Six years after I met my mother, I had to bury her. I didnt feel cheated though, not for a moment. Actually, I felt lucky. I had gotten to meet her in the best moments of her life. I didnt have to see her struggling within herself those years after her kids were taken from her. I didnt have to watch her be abused by her ex-husband who was the father of my sisters and brother. I didnt have to beat up kids around the neighborhood for calling her retarded and I didnt have to see the look of shame Im sure she would have held if I had been forced to hear such things said about my own mother. I got to see the self sufficient woman she had become in the end. The one that she had to struggle to get, a struggle much stronger then what people of average intelligence have to go through. She had her own apartment and took care of herself most sufficiently by the time she passed away. She was 56 and I had known her for 7 years by then. A couple of years later, my granny also passed away, at 95. She went to her grave still drinking a case of beer a day and smoking at least 2 packs, all 95 pounds of fire that she was.

Some kids dont have 1 mother or 1 father to love them and here I had 2 full sets, at least for a moment. And as I attended her funeral and cried for the loss, my tears were not for myself. They were for the mother who had lost her children, the mother who had probably spent countless hours wondering if her children were okay. Had the families who took them been good ones? Were they being treated well or horribly? I cried for so much wasted time she must have spent wondering if she made the right choice, if being mentally handicapped was enough reason to have said 'I cant take care of these 4 children anymore, I need help.'

Yeah Mom (I did call her Mom, it didnt seem right to call her Momma. I had a Momma who had been there, who had worried where I was all night, every night. Who had suffered in her marriage because of my childish selfishness. She had paid the price of motherhood, she was a Momma, she was my Momma) you did make the right choice, you made the hardest choice, that in the end was the best for your children.
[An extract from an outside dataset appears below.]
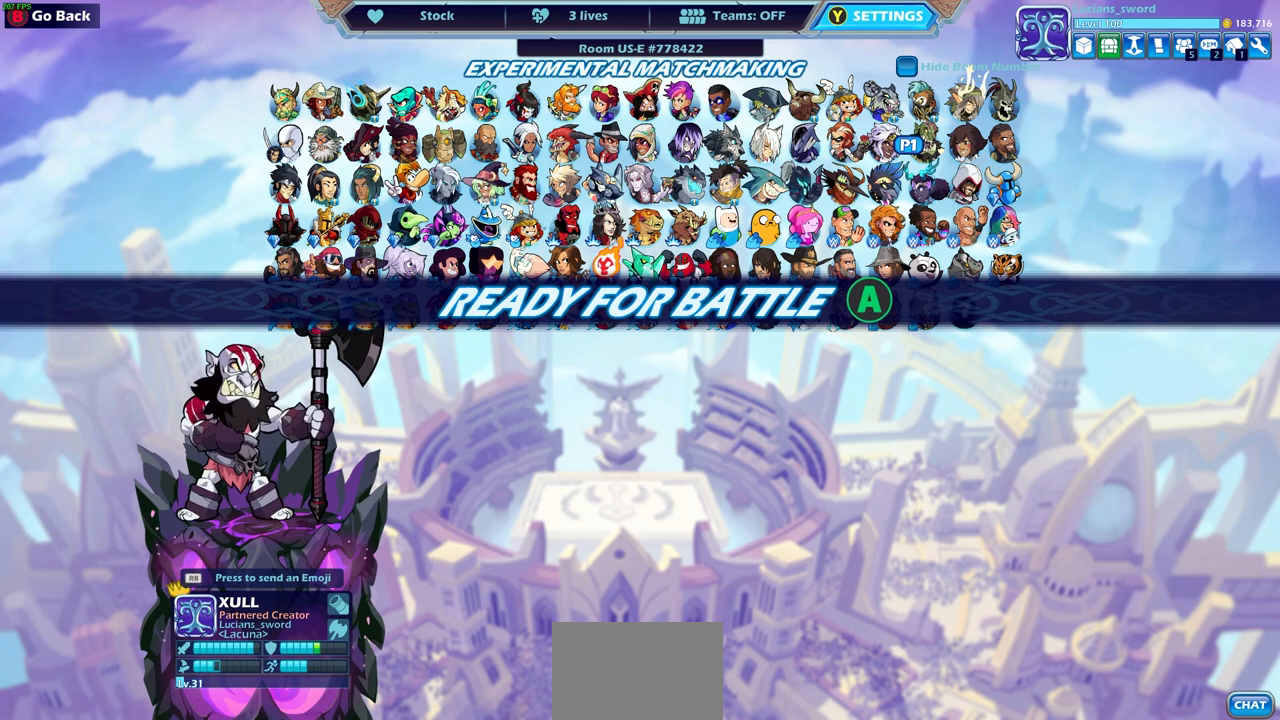
{"buttons": [], "left_stick": "center", "right_stick": "center", "events": [[133, "CROSS", "down"], [233, "CROSS", "up"]]}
I still love you, I never once hated you, I never once questioned why you had done it and that was before I met you and seen the adversity you had to cope with.

RIP Edith Strothers Boyd

4 comments:

Kuan said...

Joy:
As usual you left me speachless...
I'm so glad you had an opportunity to get to know her and your Grams.
Closure imo is a really good thing.
Now I know why you are as strong as you are.
Thank you for sharing that.

Peace
K

Azathoth100 said...

"And from the heart of that fire strode a new person, both a coupling of those who had started the flame as well as partly all new to itself. Through the hardships and tears a head was held high and refused the pain of the flames around it, instead laughing in defiance of the world that had thought to keep it down."
-Clive Barker

Kuan said...

Very nice quote Az and it is well applied. We who walk through the flames of adversity often come out laughing in the end, not a sinical, sadistic laugh, but true laughter at the joke that is: nothing is harder then the road we travel in life, especially when its full of big ole fucking pot holes. We laugh the laughter of knowing because we had enough sense to open our eyes to the journey.

Peace
K

Ĵōÿ said...

Thank you both so much for reading and commenting. Its very odd to me because the people you two are to me past, present and future (or ill hunt you down) are really the 'people/person' I have been for all of my friends in life. I am the one who just silently hurt while offering wisdom and courage to others and I hope like hell I gave at least one quarter of the warmth you give to me.

Its a nice turn of events for me because as I am rebuilding my self, you are pushing me forward. Its like all my life Ive been going up the steps, up and up, getting more and more tired, and suddenly got a free escalator ride to the top.